- Given exercise 1
Starting at the first line of the rows below and ending at the line that contains "genus: Erica", rewrite those lines as a JSON list of strings, one string per line, with any blank lines left out.

- Passage shown
::::::::
7 Comments

Summary:

Ah…after watching this new video on the iPhone keyboard, I’m understanding where the true innovation comes from. Give it a look-see for yourself and see if you walk away just a bit more impressed like I did. I wasn’t sold on a virtual keyboard having used […]

Iphone_predictive_text

Ah…after watching this new video on the iPhone keyboard, I’m understanding where the true innovation comes from. Give it a look-see for yourself and see if you walk away just a bit more impressed like I did. I wasn’t sold on a virtual keyboard having used one on many Windows Mobile devices as well as some UMPCs, but in typical Apple fashion, they’ve brought innovation to text input. There are several aspects of note, but the one that really got me was using the predictive text system in combination with the keyboard touch sensor.

As you’re typing a word, the iPhone is working in the background to predict the next keystrokes. You won’t see it, but the keyboard actually widens the input sensor area around the next most likely keys so that your fingers can be off by a bit, but you still get the key you want. The above shot shows the input area of the "E" key after typing the "tim" of the word "time". This hasn’t swayed me to get an iPhone, but it does address one of the concerns I had. Excellent innovation….
::::::::
- Records
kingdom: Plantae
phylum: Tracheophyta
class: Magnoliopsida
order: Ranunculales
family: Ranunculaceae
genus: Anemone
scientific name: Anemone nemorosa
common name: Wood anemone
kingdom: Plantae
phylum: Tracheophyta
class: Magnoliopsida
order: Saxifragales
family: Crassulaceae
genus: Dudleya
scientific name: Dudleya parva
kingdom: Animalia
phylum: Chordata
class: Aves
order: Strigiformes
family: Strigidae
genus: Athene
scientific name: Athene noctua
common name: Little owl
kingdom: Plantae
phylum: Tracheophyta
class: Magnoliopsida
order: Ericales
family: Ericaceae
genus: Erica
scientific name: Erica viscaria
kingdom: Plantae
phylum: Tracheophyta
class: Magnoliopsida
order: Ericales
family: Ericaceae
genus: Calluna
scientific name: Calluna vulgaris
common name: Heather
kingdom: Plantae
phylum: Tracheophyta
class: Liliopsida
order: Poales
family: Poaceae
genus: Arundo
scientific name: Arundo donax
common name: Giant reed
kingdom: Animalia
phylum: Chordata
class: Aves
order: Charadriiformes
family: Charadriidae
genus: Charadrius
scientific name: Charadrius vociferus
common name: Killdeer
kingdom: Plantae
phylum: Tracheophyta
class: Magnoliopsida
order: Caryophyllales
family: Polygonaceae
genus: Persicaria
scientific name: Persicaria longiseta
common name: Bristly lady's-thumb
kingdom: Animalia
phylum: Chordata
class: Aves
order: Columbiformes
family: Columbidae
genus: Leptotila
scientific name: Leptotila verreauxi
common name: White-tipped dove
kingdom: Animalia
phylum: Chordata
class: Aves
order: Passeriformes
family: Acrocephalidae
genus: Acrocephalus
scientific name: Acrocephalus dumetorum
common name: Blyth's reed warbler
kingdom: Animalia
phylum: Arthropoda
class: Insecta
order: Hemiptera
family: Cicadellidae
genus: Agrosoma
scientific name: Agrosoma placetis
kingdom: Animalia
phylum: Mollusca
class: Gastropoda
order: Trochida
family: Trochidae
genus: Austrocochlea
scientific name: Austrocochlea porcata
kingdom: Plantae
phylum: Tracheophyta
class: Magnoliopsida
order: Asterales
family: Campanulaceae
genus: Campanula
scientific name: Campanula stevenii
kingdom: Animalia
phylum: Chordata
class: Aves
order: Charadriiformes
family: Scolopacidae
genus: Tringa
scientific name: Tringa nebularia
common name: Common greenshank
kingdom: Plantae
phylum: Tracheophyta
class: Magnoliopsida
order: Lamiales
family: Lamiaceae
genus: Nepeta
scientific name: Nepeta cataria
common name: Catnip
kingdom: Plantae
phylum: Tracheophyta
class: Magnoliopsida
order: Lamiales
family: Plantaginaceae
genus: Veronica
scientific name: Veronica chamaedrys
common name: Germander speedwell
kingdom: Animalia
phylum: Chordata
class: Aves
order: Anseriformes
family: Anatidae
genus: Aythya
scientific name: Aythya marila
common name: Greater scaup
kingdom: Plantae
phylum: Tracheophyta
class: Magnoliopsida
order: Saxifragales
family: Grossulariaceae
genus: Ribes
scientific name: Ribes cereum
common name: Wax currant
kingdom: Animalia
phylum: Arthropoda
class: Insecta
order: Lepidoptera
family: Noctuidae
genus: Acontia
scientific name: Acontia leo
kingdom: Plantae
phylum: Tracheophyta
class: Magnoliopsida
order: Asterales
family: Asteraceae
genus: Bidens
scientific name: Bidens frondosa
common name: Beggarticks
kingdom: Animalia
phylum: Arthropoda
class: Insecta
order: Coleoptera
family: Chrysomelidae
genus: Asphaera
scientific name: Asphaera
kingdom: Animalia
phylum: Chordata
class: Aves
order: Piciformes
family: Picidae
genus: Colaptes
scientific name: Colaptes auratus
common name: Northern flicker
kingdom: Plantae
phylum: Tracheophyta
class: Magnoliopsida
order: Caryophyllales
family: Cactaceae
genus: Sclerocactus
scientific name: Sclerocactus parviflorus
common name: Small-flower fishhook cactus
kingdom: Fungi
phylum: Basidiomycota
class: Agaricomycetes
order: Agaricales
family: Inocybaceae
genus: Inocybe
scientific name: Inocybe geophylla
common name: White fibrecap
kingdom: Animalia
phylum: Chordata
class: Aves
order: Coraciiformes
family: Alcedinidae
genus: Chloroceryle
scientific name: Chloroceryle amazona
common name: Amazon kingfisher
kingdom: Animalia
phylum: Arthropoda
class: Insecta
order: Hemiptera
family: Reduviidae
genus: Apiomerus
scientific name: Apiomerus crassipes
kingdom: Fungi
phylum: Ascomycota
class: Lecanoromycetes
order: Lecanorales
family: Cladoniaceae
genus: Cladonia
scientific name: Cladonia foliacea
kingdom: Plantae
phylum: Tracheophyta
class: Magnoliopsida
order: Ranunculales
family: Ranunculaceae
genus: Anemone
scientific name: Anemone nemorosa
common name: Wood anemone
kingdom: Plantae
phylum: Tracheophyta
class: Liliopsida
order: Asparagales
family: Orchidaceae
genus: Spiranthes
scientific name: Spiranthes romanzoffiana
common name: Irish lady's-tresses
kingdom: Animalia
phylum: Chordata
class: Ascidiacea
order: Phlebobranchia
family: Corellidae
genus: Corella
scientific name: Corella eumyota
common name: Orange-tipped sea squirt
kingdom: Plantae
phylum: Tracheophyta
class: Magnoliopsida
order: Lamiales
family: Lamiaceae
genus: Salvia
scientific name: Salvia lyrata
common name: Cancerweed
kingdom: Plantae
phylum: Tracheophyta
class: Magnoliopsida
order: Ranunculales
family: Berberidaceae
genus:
::::::::
- Given exercise 2
List every item that the post about the iPhone keyboard places in double quotation marks.

- Worked answer 1
[
  "kingdom: Plantae",
  "phylum: Tracheophyta",
  "class: Magnoliopsida",
  "order: Ranunculales",
  "family: Ranunculaceae",
  "genus: Anemone",
  "scientific name: Anemone nemorosa",
  "common name: Wood anemone",
  "kingdom: Plantae",
  "phylum: Tracheophyta",
  "class: Magnoliopsida",
  "order: Saxifragales",
  "family: Crassulaceae",
  "genus: Dudleya",
  "scientific name: Dudleya parva",
  "kingdom: Animalia",
  "phylum: Chordata",
  "class: Aves",
  "order: Strigiformes",
  "family: Strigidae",
  "genus: Athene",
  "scientific name: Athene noctua",
  "common name: Little owl",
  "kingdom: Plantae",
  "phylum: Tracheophyta",
  "class: Magnoliopsida",
  "order: Ericales",
  "family: Ericaceae",
  "genus: Erica"
]

- Worked answer 2
- E
- tim
- time